American broadcast journalist

George Francis Hicks (August 26, 1905 – March 17, 1965) was an American announcer and broadcast journalist. He was a noted war correspondent, first with NBC and then with the Blue Network.

==Early years==
Hicks was born in Tacoma, Washington, the son of Iowa-born dentist Dr. Archie Greenwood Hicks and Grace Mildred (Mackay) Hicks. He graduated from Stadium High School and George Washington University after attending several other colleges. While at Stadium, Hicks took a news writing course.

==Career==
Hicks applied at Tacoma radio station KMO after graduation but was turned down. In fall 1928, he went to Washington, D.C. to enter the Foreign Service School at Georgetown University, but was hired by radio station WRC several weeks later on October 15 that year. He was the announcer on a program called "Half Hours With the Senate," which was broadcast on the NBC network.

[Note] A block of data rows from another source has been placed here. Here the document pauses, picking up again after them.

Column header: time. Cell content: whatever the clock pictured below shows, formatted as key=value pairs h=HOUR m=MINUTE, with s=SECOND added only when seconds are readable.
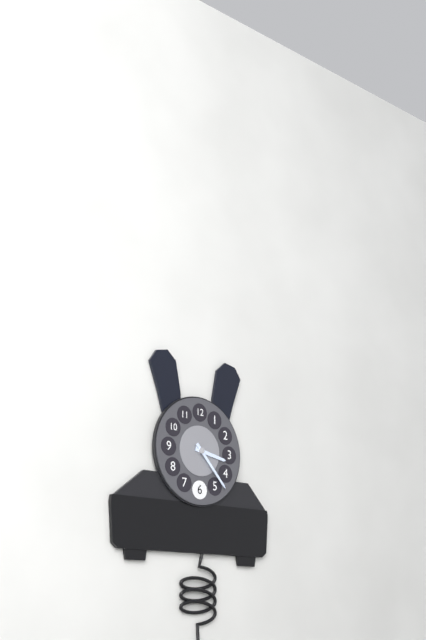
h=3 m=23
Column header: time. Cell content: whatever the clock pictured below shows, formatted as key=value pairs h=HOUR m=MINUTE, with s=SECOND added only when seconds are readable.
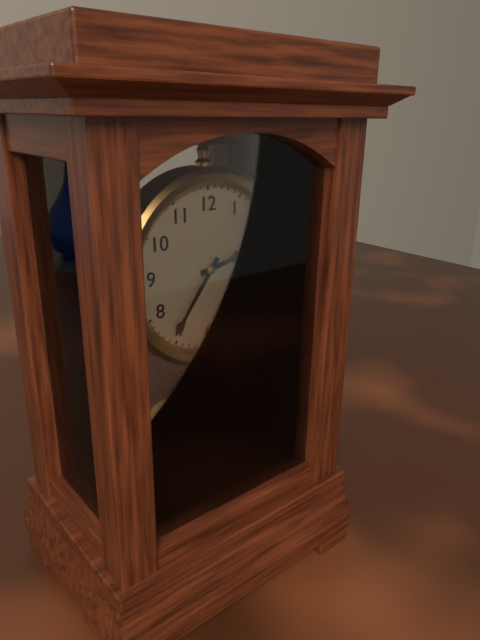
h=2 m=36
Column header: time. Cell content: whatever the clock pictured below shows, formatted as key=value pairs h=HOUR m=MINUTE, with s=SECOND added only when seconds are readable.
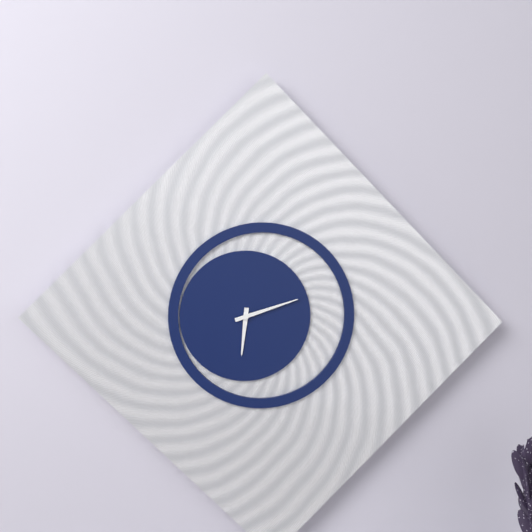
h=6 m=12
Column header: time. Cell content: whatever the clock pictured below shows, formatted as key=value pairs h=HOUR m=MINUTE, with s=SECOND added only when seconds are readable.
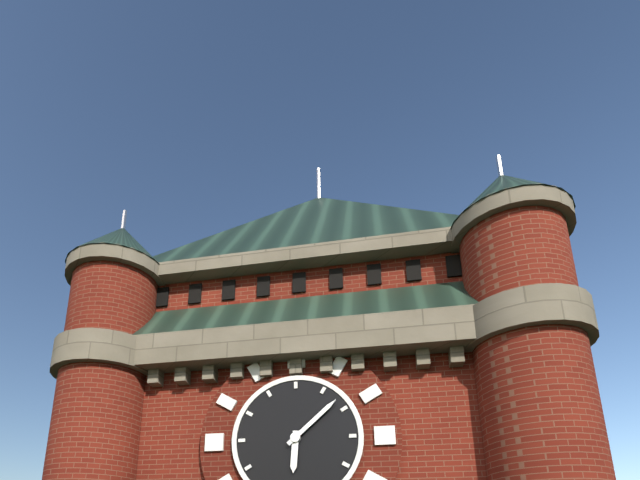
h=6 m=8
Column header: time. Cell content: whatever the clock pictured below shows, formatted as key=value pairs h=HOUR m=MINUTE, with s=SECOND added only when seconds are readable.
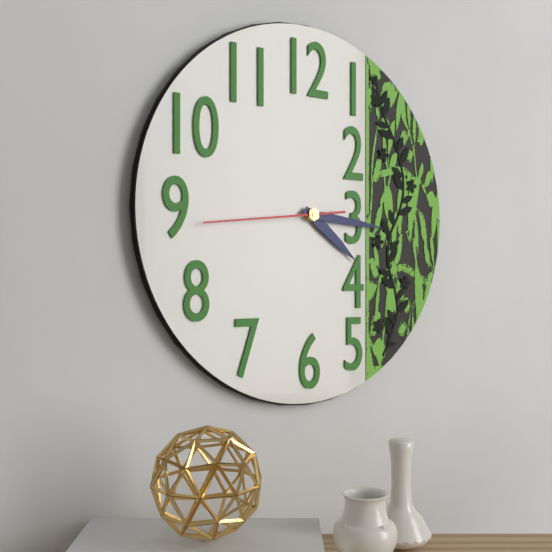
h=4 m=16 s=44
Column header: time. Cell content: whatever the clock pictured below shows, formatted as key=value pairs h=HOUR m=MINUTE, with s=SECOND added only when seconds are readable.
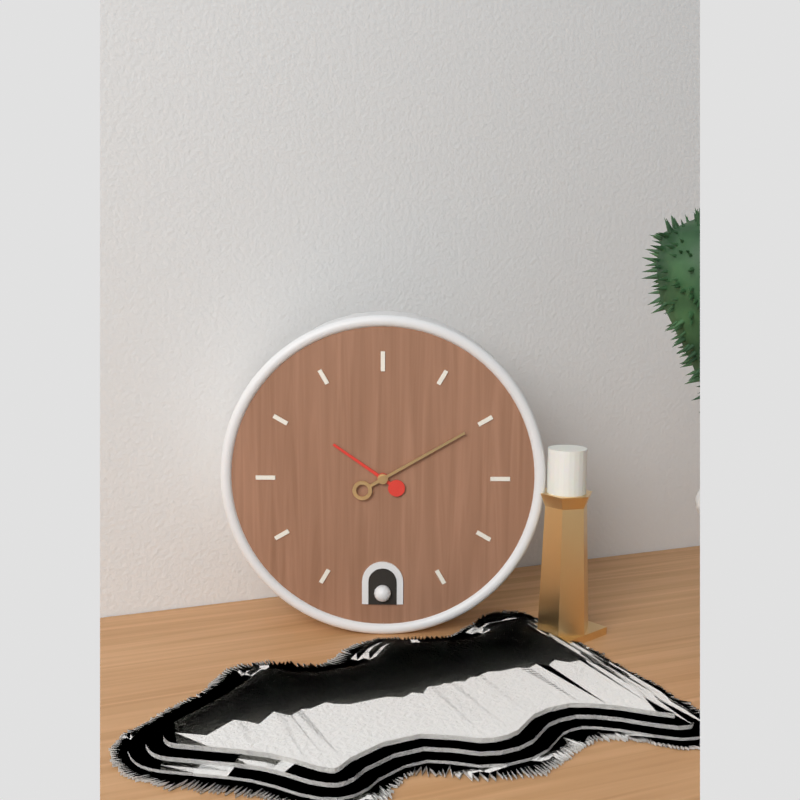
h=10 m=10
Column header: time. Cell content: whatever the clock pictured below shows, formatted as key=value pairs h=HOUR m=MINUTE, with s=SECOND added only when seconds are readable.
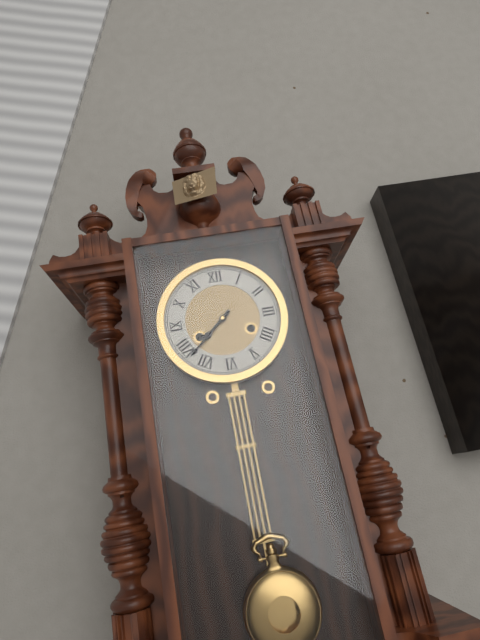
h=7 m=38
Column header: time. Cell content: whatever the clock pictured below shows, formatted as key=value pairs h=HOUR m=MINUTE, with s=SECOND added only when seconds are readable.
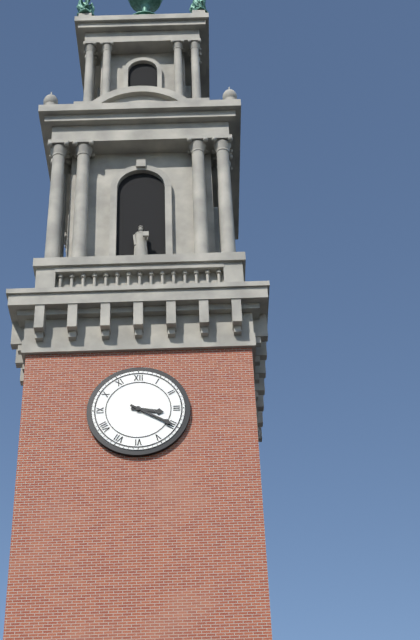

He was transferred to NBC in New York on November 25, 1929. By 1931, he had broadcast such celebrities as Calvin Coolidge, Herbert Hoover, Albert Einstein, Mary Pickford and Maurice Chevalier, and covered such events as the arrival of Admiral Byrd from the South Pole, the Poughkeepsie Regatta, World Series baseball games with Graham McNamee, the Lipton yacht races and the arrival of the Graf Zeppelin at Lakehurst, New Jersey on its around-the-world trip.

On December 27, 1934, NBC's Hicks interviewed Charles E. Apgar, a New Jersey radio amateur who made some of the first recordings of radio broadcasts during 1913–1915, including recordings of German spy messages during World War I.

While based in London during World War II in 1942, he conducted a series of interviews aired on the Blue Network of servicemen from different countries telling of the horrors of war. Hicks recorded an on-the-scene report of the Normandy landings from the USS Ancon. It was broadcast on the night of June 6, 1944, over the American networks via a pool feed. During the broadcast there were sounds of heavy bombardment. His voice was described as "modest" and "incapable of false drama" and was considered particularly well suited for covering the landings. The New York World-Telegram called his broadcast "The greatest recording yet to come out of the war."

On Christmas Day that year, Hicks was one of a number of newsmen injured when a Nazi bomb wrecked a small hotel in Belgium where they were staying.

Hicks was also an announcer on Jack Benny's Canada Dry Ginger Ale Program, his final broadcast being on October 26, 1932, as the show changed networks from NBC to CBS. He appeared on the Shower of Stars television program of February 13, 1958, celebrating Benny's "40th" birthday. Another program on which he announced was Death Valley Days. On a 1939 broadcast, he relived the days of his grandfather Frank Hicks, who journeyed from New York to California in 1879 in a search for gold.

After the war he was associated with the United States Steel Hour television program for ten years. He toured steel mills to do commercials for the program.

==Personal life==
Hicks died of cancer at his home in Queens, New York.

==Legacy==
He has a star on the Hollywood Walk of Fame at 6314 Hollywood Boulevard.